* _WORK INSTRUCTIONS_: Continue the comment thread about the film montage, starting after its last comment.
-------- SELECTED EXCERPT --------

  • http://obsidian.kokolis.net Chloramphenicol

    Since when are “Transformers: The Movie” and “Nausicaa” considered B-movies?  This is an interesting montage of 80s and early 90s films (“Hackers”, for example), but it’s hardly 100% B-grade film.

    • bibulb

      I’m betting “Nausicca” isn’t the one being included – it’s “Warriors of the Wind”!
      (An important conceptual distinction for this…)

  • adamnvillani

    Count me in with the detractors above. Plus, you do realize that Koyaanisqatsi used a musical score composed specifically for the movie, was mostly original footage, and was actually put together with an eye toward a unifying theme? It was NOT “here’s a bunch of clips and music I edited together.”

  • http://pulse.yahoo.com/_FKHDCIS27XPE6ZFY6MWMN5UYRQ grima

    Were there any references to “Weird Science”?  I skipped around a bunch.

  • daneyul

    The description didn’t say THESE were half remembered B- Movies.  Just that this is for those “raised on half-remembered B-Movies”.

    And…c’mon.  You  lead with a still of Phoebe Cates coming out of the pool without giving the frame position? 

    That’s just cruel.

  • http://twitter.com/bigbadchang Chang Terhune

    EPIC doesn’t describe how epic this epic endeavor is.  Seriously, what’s this cat’s job?  I want it so I can make epic videos of epic epicosity. 

    Not EPCOT city. But still damn epic.
-------- SUPPLIED DATA --------
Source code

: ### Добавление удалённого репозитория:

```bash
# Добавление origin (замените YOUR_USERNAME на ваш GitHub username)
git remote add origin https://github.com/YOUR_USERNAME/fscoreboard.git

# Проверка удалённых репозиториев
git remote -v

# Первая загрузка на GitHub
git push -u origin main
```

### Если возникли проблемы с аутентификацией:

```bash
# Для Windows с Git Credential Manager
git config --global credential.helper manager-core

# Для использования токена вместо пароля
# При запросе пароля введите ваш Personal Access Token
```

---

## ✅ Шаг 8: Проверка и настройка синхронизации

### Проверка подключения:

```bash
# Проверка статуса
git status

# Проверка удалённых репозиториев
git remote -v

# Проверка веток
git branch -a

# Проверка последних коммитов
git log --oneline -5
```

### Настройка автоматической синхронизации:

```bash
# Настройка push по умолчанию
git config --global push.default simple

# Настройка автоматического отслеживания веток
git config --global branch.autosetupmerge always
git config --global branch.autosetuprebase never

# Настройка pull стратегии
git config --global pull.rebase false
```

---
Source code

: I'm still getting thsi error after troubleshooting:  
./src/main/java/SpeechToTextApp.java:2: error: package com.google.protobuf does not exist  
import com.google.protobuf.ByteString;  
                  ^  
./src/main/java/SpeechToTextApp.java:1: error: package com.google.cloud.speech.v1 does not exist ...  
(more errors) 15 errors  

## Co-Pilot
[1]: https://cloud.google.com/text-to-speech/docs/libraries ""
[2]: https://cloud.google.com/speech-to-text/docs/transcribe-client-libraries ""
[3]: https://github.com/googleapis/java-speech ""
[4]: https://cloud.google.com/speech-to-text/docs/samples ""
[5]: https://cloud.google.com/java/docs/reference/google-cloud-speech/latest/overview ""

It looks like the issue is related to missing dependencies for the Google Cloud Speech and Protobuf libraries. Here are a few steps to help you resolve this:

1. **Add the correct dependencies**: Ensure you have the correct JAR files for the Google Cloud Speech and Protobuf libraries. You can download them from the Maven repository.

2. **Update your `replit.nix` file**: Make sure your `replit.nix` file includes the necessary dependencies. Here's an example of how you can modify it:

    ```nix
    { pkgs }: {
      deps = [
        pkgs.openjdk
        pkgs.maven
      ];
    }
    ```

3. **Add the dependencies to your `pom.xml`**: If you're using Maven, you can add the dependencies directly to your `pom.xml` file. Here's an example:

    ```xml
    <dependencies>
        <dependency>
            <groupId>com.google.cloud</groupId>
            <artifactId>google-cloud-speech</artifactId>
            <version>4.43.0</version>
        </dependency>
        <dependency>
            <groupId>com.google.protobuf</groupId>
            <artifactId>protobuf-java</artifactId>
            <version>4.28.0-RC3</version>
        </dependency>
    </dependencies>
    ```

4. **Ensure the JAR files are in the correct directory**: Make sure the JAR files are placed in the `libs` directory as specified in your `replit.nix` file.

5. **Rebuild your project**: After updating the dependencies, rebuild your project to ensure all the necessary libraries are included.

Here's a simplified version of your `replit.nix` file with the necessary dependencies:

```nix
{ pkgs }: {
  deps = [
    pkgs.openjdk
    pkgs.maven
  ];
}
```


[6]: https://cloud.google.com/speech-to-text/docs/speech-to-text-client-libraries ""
--------
* _TASK RESPONSE_:
  • Scratcheee

    What I like best about that Phoebe Cates scene is that it’s so implausible, like most good fantasies are.  Well, maybe I should say what I like second best.

  • http://pulse.yahoo.com/_Q35X6HG6S6BQWFN5KIHXIHKZOU The Mayor of Awesometown

    This is fantastic footage to put up in the background of a party.

  • haineux

    OK, is this SFW or not?

  • tomrigid

    Too much Demolition Man; didn’t watch.

  • http://www.mrericsir.com MrEricSir

    It’s like the non-horror movie version of Skinny Puppy’s Worlock video.

  • B A

     Seems largely disconnected from any theme.
    A couple of old B movie and tv show mashups here.
    (follow the uploader’s name for a few more clips)

    http://www.youtube.com/watch?v=aZ0ydbMeHAc&feature=relmfu

  • krazmo

    What you want is Concrete TV, which is awesomer than this anyway. Boing Boing has posted about it before, but I can’t me arsed to search for it. Use da Google.

  • awjt

    It’s just rottenly good music, for all you literalists and significance-seekers.

  • madopal

    The description is directly from the creator on Vimeo, not from Rob.

    Also, the audio is an interesting mix, and there’s definitely a lot of video in there.  Transformers: The Movie, Repo Man, King of New York, Bill & Ted, Big Trouble in Little China, Escape from New York, Addams Family Values, Cool World, Buckaroo Banzai, Bloodsport, and some more I didn’t recognize off hand thru the 15 minutes or so I’ve been able to scan.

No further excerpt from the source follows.